To summarize, these geniuses agreed with and implemented the risk reduction solution within the design of the data center, but also included the tape robot-that the solution was undertaken to determine if we could eliminate entirely-and they also allowed the other vendor to include a robot to back-up “their” systems and services.
Operationalizing and scaling the prototype-which cost about $450K-would trade about ~6M in new costs between hardware, code, integration costs, and design changes, for some ~35M dollars for the tape robots, while far exceeding the design performance specifications of the enterprise requirements and providing modularity in augmenting future improvements-vice the limitations of tape only solutions.
The original storage concept that we wrote in 2000-2002 in the 2010 Concept of Operations described what was becoming a classic on-line, near-line, off-line strategy to accommodate vastly increased image file sizes, while also addressing the access/use decay that showed less than 3% access to images that were more than ~7 days old.

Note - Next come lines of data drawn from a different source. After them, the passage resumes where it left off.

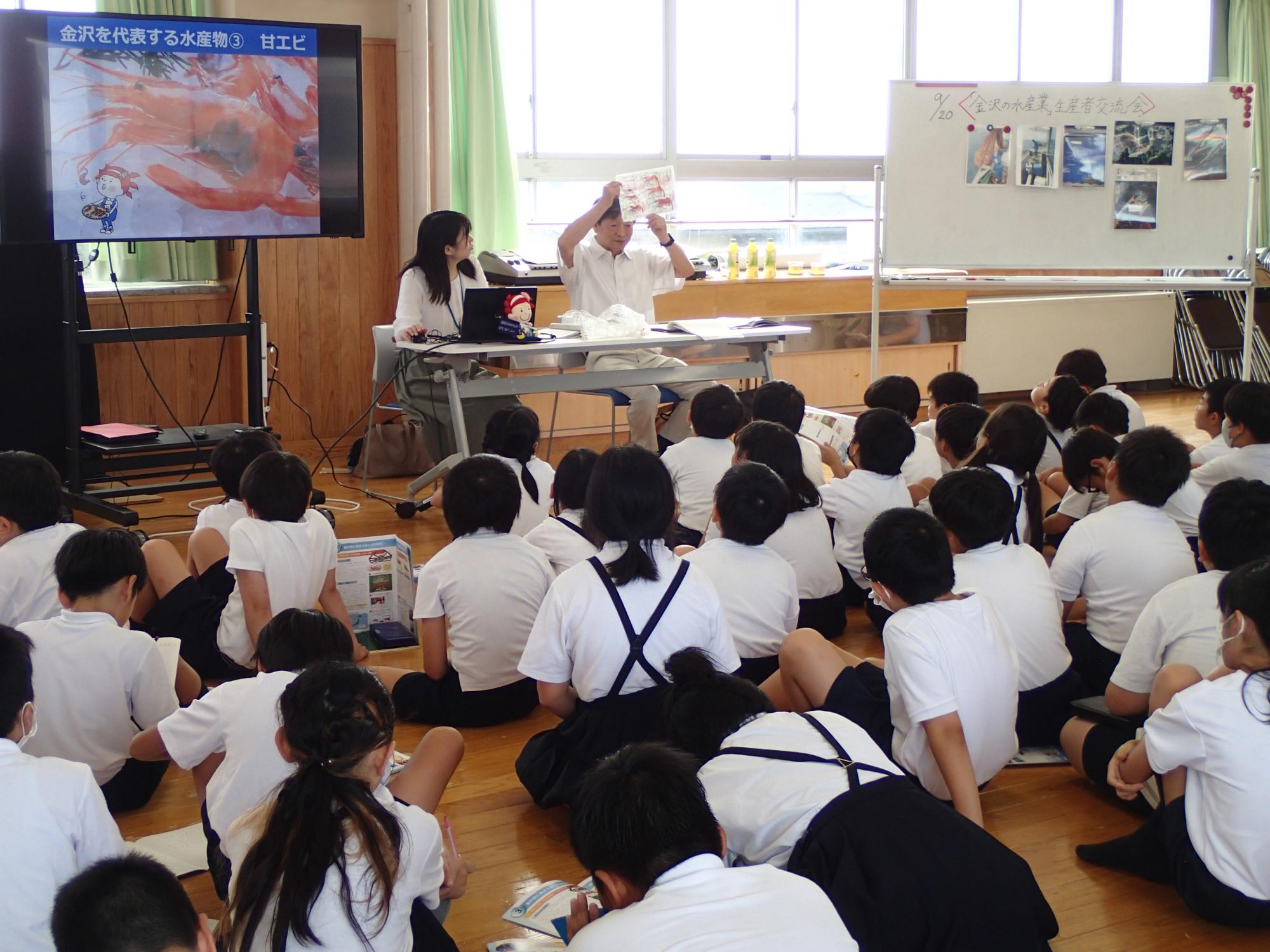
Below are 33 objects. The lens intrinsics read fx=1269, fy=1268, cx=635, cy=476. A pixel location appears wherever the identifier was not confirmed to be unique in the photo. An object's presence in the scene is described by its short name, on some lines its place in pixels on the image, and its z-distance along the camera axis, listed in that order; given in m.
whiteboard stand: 5.72
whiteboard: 5.65
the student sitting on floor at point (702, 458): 3.96
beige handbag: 5.78
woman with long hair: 5.10
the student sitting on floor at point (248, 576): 3.06
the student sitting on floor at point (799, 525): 3.42
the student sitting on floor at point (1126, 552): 2.88
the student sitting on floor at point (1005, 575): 2.68
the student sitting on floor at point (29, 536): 2.81
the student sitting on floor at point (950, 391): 4.56
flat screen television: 4.33
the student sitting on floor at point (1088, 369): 4.78
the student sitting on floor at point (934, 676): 2.26
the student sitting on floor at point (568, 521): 3.17
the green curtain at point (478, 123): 6.27
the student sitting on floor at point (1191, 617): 2.38
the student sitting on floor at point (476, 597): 2.92
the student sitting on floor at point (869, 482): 3.60
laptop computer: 4.80
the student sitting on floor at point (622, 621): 2.46
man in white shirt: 5.42
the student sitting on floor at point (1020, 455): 3.44
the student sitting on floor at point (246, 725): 2.03
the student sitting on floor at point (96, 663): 2.39
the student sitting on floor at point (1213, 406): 4.30
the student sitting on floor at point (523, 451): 3.62
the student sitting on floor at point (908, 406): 4.19
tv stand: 4.53
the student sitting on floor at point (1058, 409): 4.41
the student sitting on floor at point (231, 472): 3.40
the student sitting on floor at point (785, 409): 4.19
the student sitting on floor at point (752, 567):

With the proliferation of spinning and San disk technology, new designs were turning this access construct on its head by simply adding more storage, which for some time had become the cheapest component in the architecture: but not with a tape robot-based architecture, where the tapes were getting more capable and more expensive each quarter (in this case a commercial “tape farm” where some 600 tapes were accessible within some design specification-like 20 seconds.)
The dirty little secret was that the DAWIA folks working this issue just went with the plan that was implemented on the “other side of the interface” and it was infuriating to work through that potential solution and see two tape robots therein-“side by each-” that would have been joined by our two tape systems, albeit on the other side of the interface, representing a cost of nearly ~70M dollars just to do system backup.
We resolved the problem by working past 2100 that night: we were TDY, and it was a captive audience.
I likened what our DAWIA friends had done with making sure you had a backup power system in the event of an outage by building a second house: absolute worst practice engineering.